JAWA TENGAH — Kabar ini dikonfirmasi langsung oleh Executive Representative PSS Sleman, Vita Subiyakti, pada Minggu (2/8/2026). "Pemanggilannya sudah masuk suratnya," ujarnya singkat mengenai panggilan resmi yang diterima klub.
Yang menarik dari panggilan kali ini adalah status kedua pemain. Vita menegaskan Lukman dan Isfandyar bukanlah pemain yang hanya menghuni skuad akademi. Keduanya sudah diproyeksikan dan tergabung dalam tim utama PSS Sleman untuk mengarungi kompetisi musim depan.
"Mereka pemain muda di tim utama kami," tegas Vita. Keterlibatan talenta muda di tim senior ini disebut sebagai bukti nyata komitmen klub dalam memberikan ruang pembinaan dan jam terbang, bukan sekadar retorika.

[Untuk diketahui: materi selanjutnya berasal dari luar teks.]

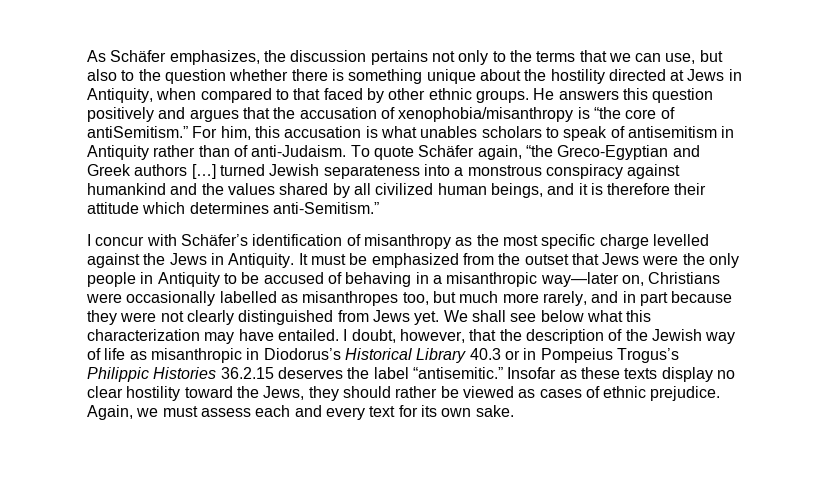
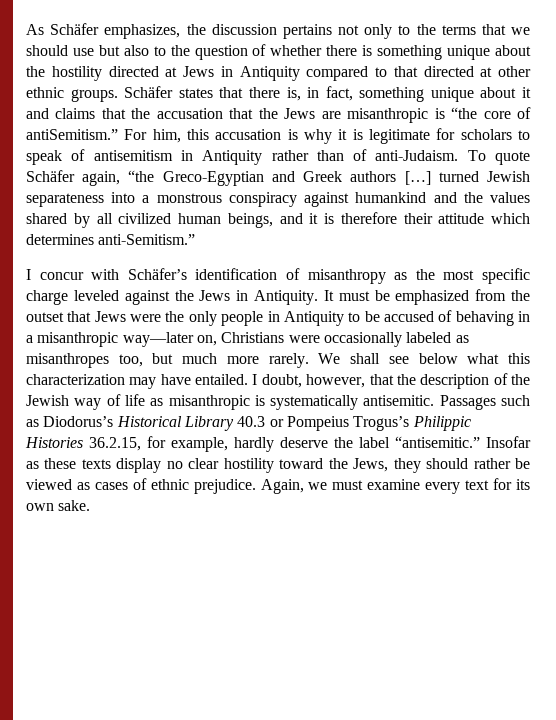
[635,53,696,64] can use, -> [26,45,94,56] should use
(226, 76) none -> [252,44,267,56] of
[87,88,197,103] Antiquity, when -> [239,66,300,81] Antiquity
[323,88,384,103] faced by -> [423,66,493,77] directed at
[533,88,714,103] [87,107,574,122] He answers this question positively and argues that the accusation of xenophobia/misanthropy -> [124,86,531,102] [26,108,429,123] Schäfer states that there is, in fact, something unique about it and claims that the accusation that the Jews are misanthropic
[380,126,478,138] what unables -> [304,128,456,144] why it is legitimate for
[652,234,709,246] levelled -> [73,290,119,301] leveled
[219,291,277,303] labelled -> [406,332,452,343] labeled
[542,291,733,306] [87,310,440,325] rarely, and in part because they were not clearly distinguished from Jews yet. -> [268,353,309,368] rarely.
[246,348,260,360] in -> [254,395,530,410] [26,419,39,427] is systematically antisemitic. Passages such as
[523,348,537,360] in -> (284, 423) none
[220,367,343,379] 36.2.15 deserves -> [89,436,328,452] 36.2.15, for example, hardly deserve
[200,405,322,417] assess each and -> [367,479,421,490] examine

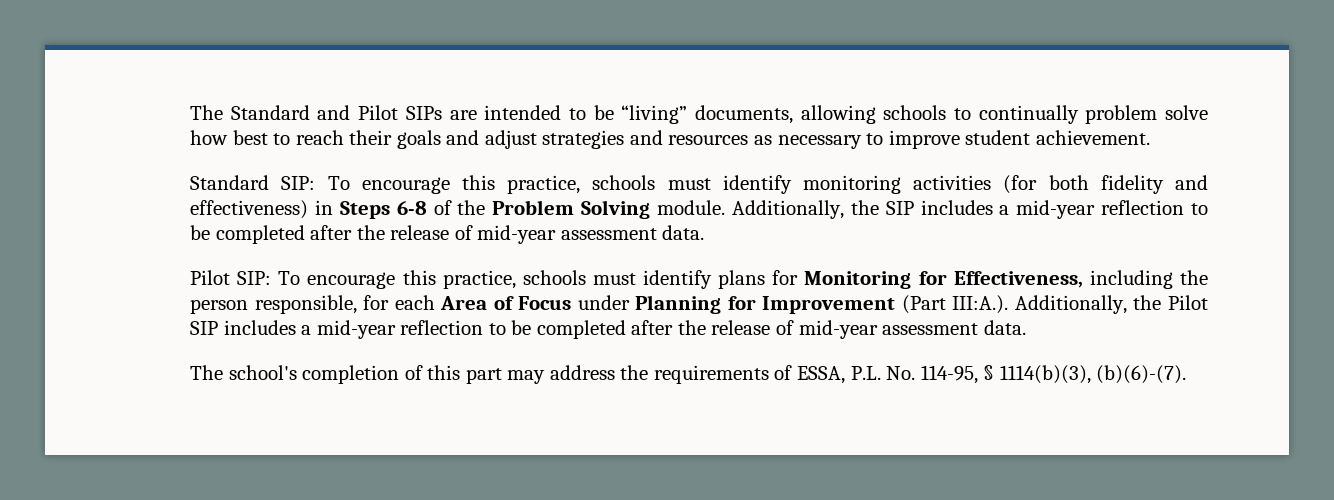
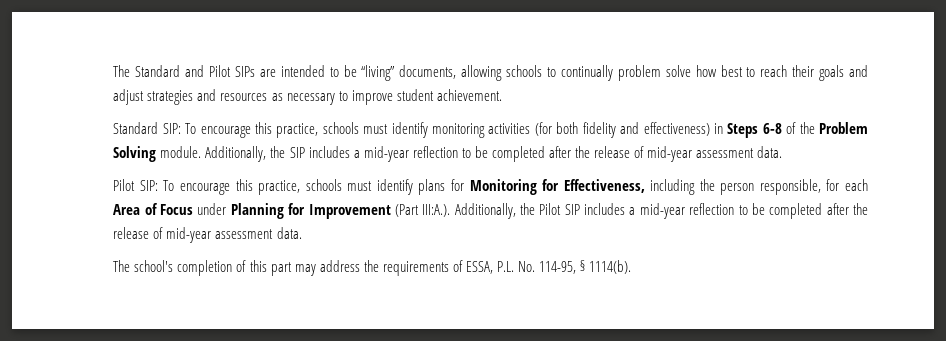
[999,365,1187,384] 1114(b)(3), (b)(6)-(7). -> [589,260,632,274] 1114(b).

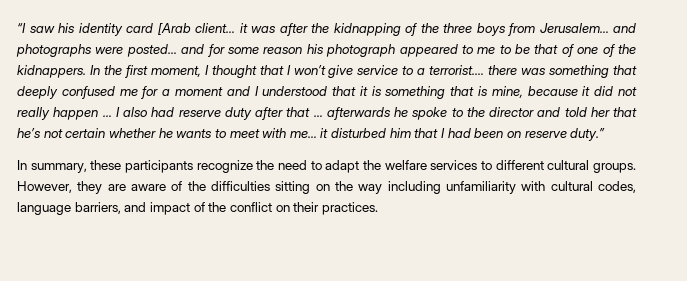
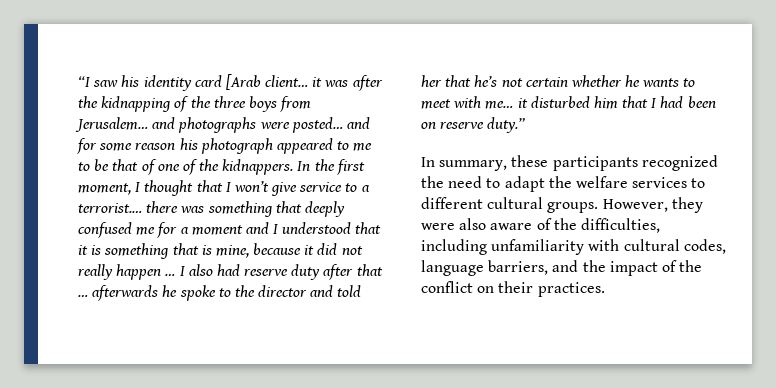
[196,160,253,173] recognize -> [641,155,718,171] recognized
[107,184,126,191] are -> [421,218,487,230] were also
[211,181,383,194] difficulties sitting on the way -> [580,218,660,233] difficulties,
(147, 207) none -> [582,260,606,272] the

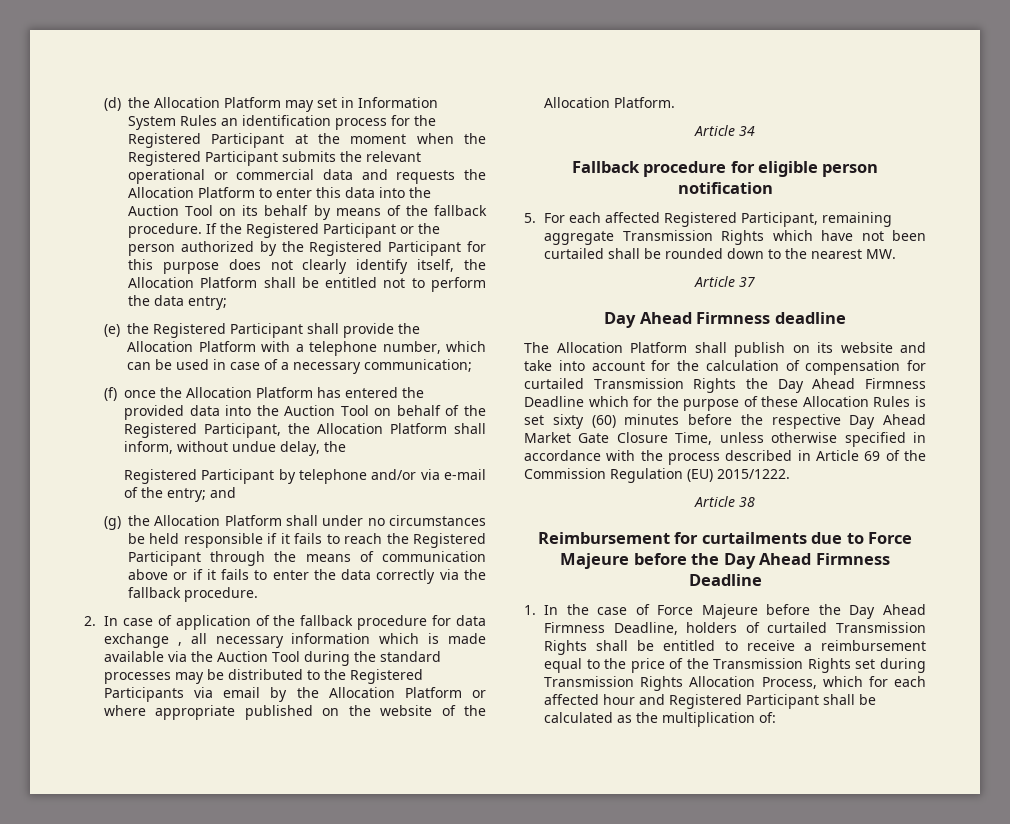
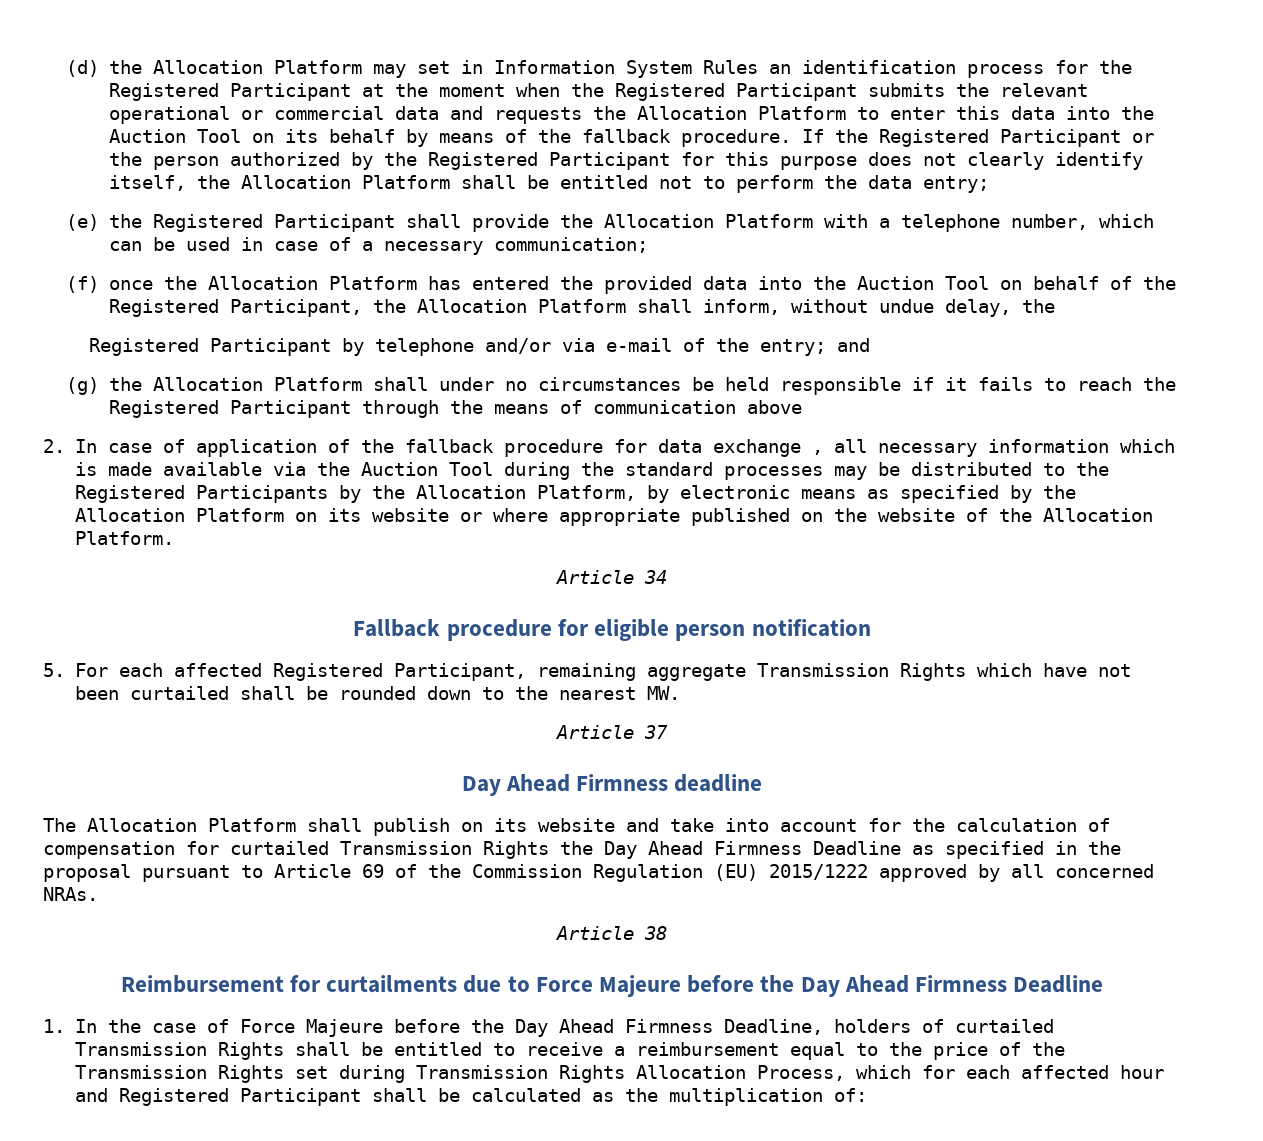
[173,569,486,584] [128,587,259,602] or if it fails to enter the data correctly via the fallback procedure. -> (802, 407) none
[194,687,261,698] via email -> [338,485,999,503] by the Allocation Platform, by electronic means as specified
(462, 692) none -> [294,508,449,522] on its website
[588,396,926,411] [524,414,926,429] [524,432,926,447] [524,450,811,465] which for the purpose of these Allocation Rules is set sixty (60) minutes before the respective Day Ahead Market Gate Closure Time, unless otherwise specified in accordance with the process described in -> [912,841,1121,859] [43,864,263,882] as specified in the proposal pursuant to
[717,469,790,479] 2015/1222. -> [769,864,1154,882] [43,887,98,901] 2015/1222 approved by all concerned NRAs.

Perjalanan keduanya menembus panggung nasional tak lepas dari tempaan program pengembangan usia muda yang dijalani sebelumnya. Lukman dan Isfandyar diketahui merupakan jebolan dari PSSI Development Center sebelum akhirnya bersinar dan masuk dalam radar pelatih Timnas U-20.
Keberhasilan ini menjadi sinyal positif bagi ekosistem pembinaan usia muda di Indonesia, di mana jalur terstruktur dari pusat pengembangan mulai melahirkan talenta siap pakai untuk level tertinggi.
Pelatih PSS Sleman, Pieter Huistra, mengaku bangga dengan pencapaian dua anak asuhnya. Ia berharap panggilan ini tidak hanya menambah kekuatan Timnas U-20, tetapi juga menjadi pemicu motivasi bagi para pemain muda lokal lainnya di Sleman.
"Kami sangat bangga dengan dua pemain itu," tandas Huistra. Dengan adanya contoh nyata dari Lukman dan Isfandyar, para pemain muda di daerah kini punya bukti bahwa kerja keras dan pembinaan yang konsisten bisa membawa mereka menembus level tertinggi sepak bola Indonesia.